## DIRECTIONS
Change "collector number" to "field number" everywhere it occurs in the entries below, and write out all their lines again with nothing else altered. Omit the pictures.

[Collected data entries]
· · · ·

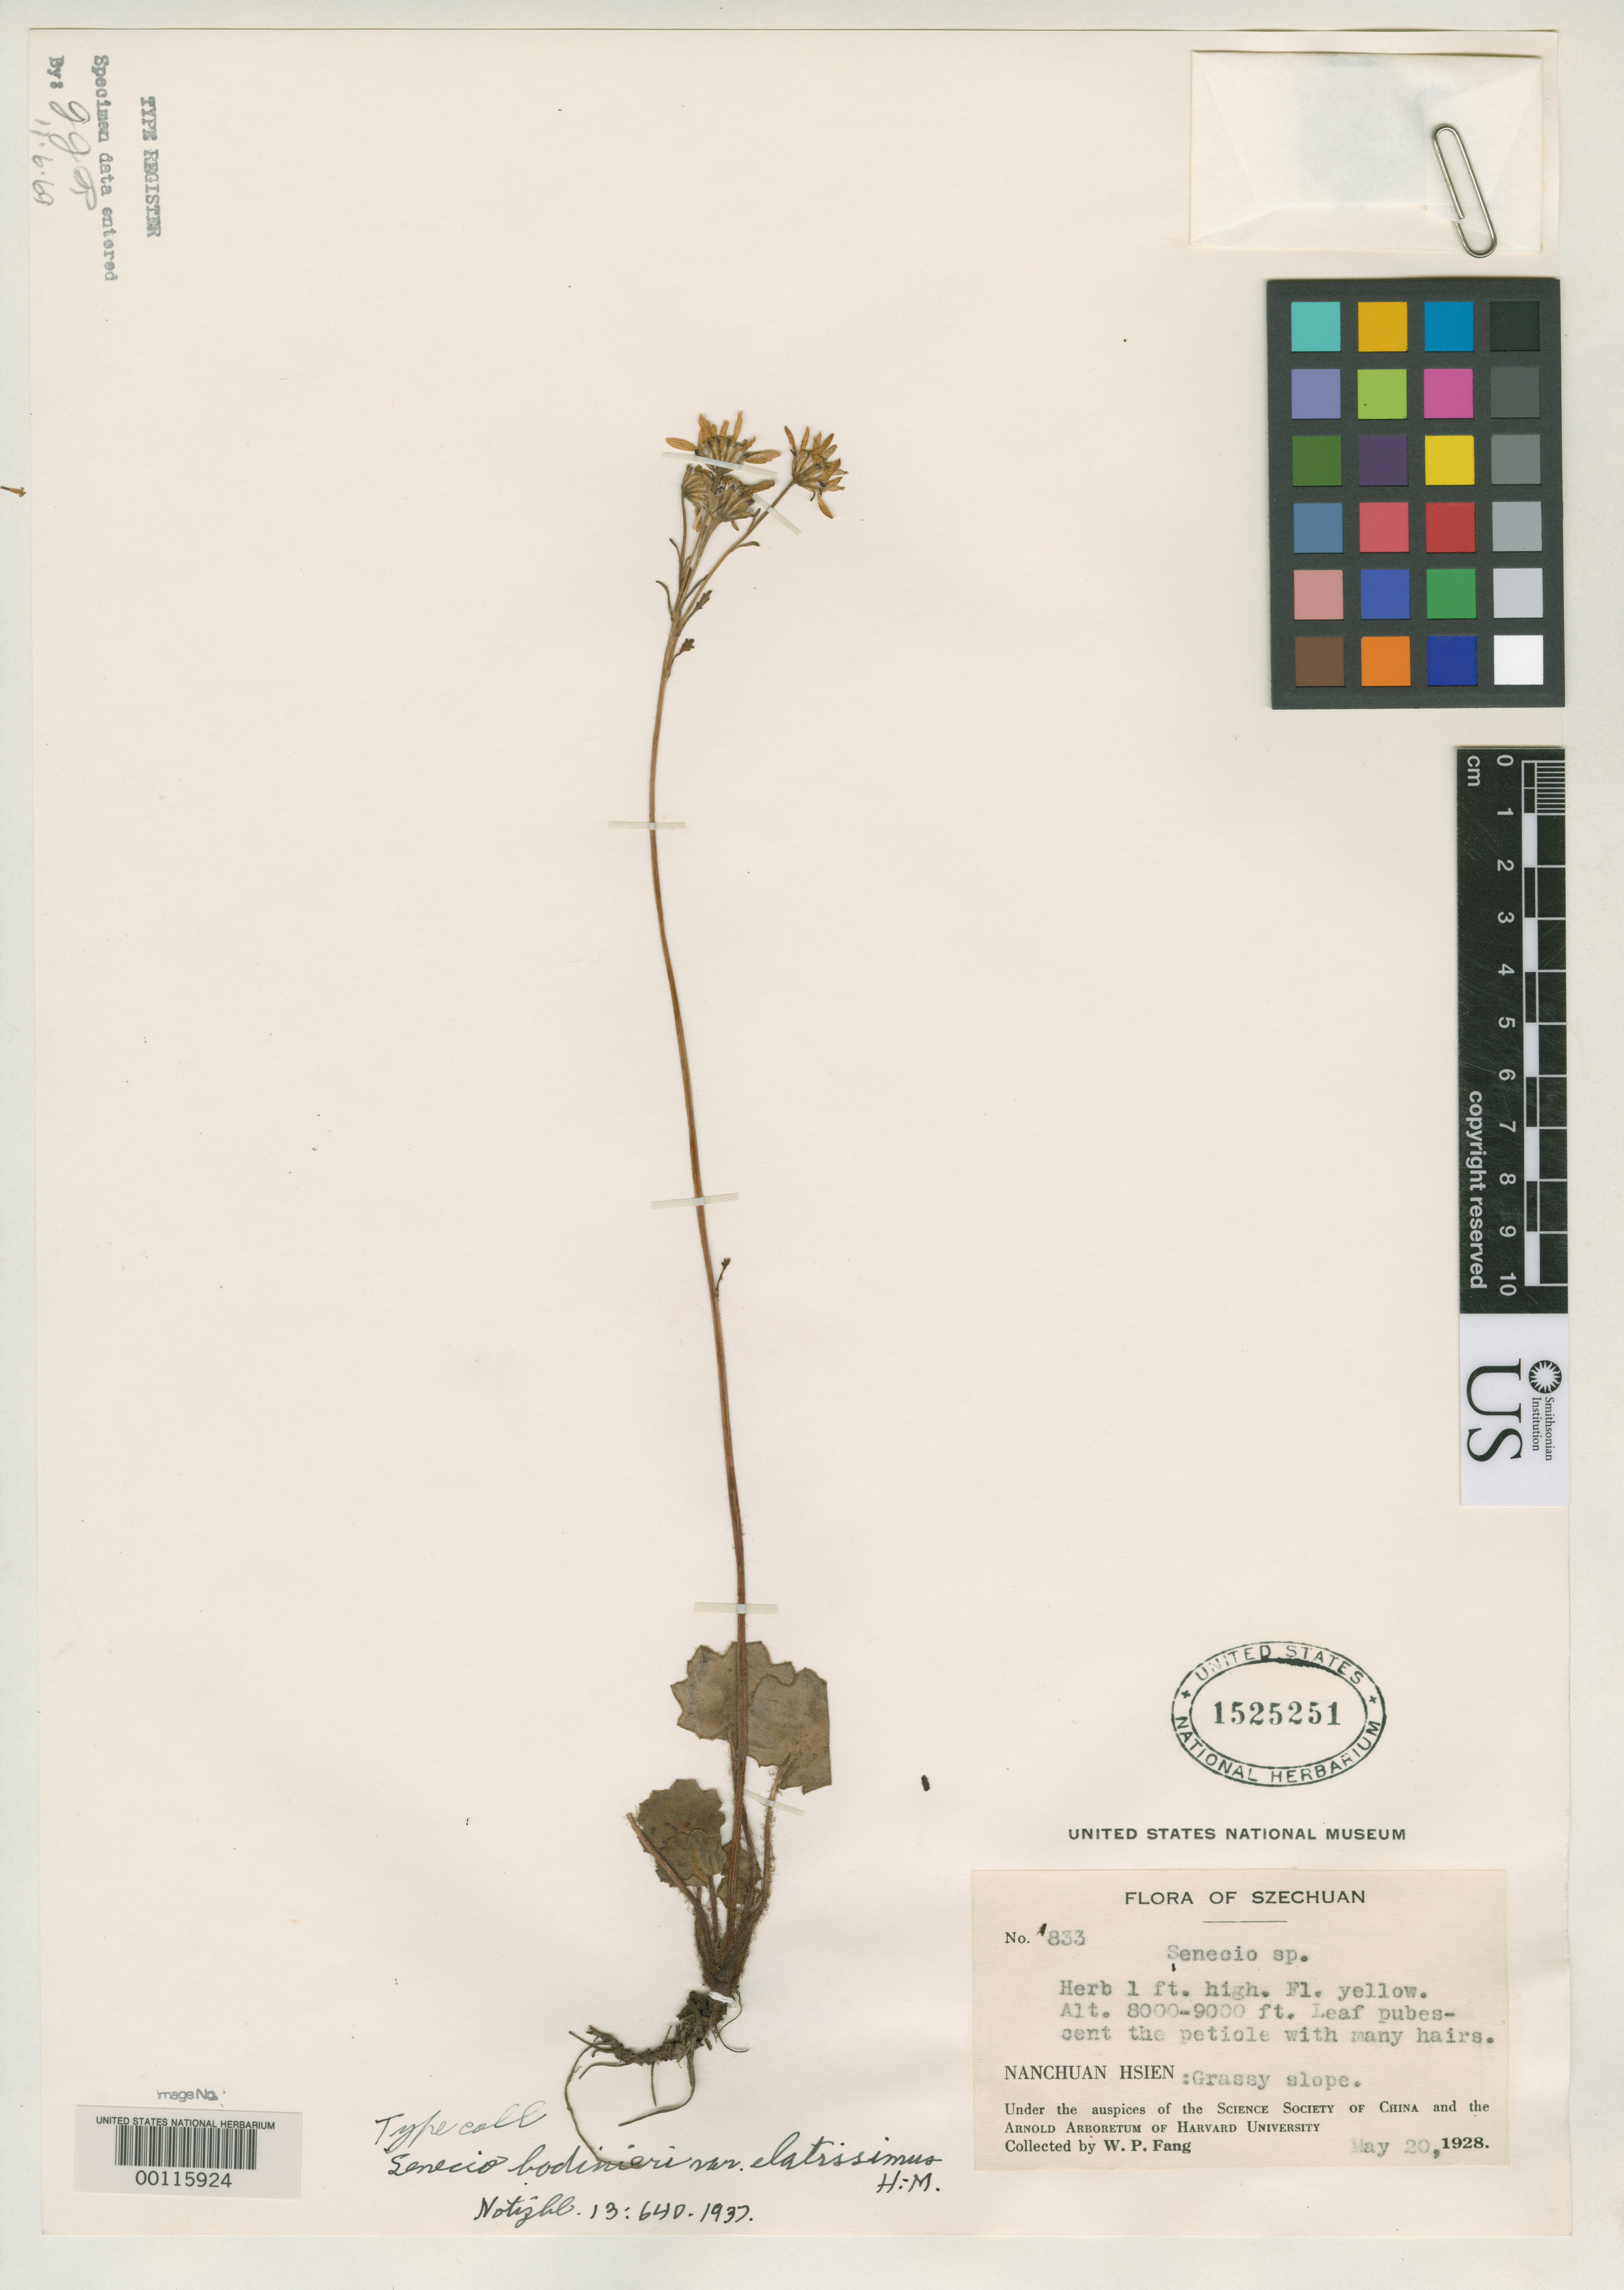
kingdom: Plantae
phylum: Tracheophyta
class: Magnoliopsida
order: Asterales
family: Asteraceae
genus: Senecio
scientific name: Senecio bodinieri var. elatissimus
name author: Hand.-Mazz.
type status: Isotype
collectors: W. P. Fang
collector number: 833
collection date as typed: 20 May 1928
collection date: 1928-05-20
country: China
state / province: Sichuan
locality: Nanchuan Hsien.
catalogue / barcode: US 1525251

· · · ·

## EXERCISE ANSWER
kingdom: Plantae
phylum: Tracheophyta
class: Magnoliopsida
order: Asterales
family: Asteraceae
genus: Senecio
scientific name: Senecio bodinieri var. elatissimus
name author: Hand.-Mazz.
type status: Isotype
collectors: W. P. Fang
field number: 833
collection date as typed: 20 May 1928
collection date: 1928-05-20
country: China
state / province: Sichuan
locality: Nanchuan Hsien.
catalogue / barcode: US 1525251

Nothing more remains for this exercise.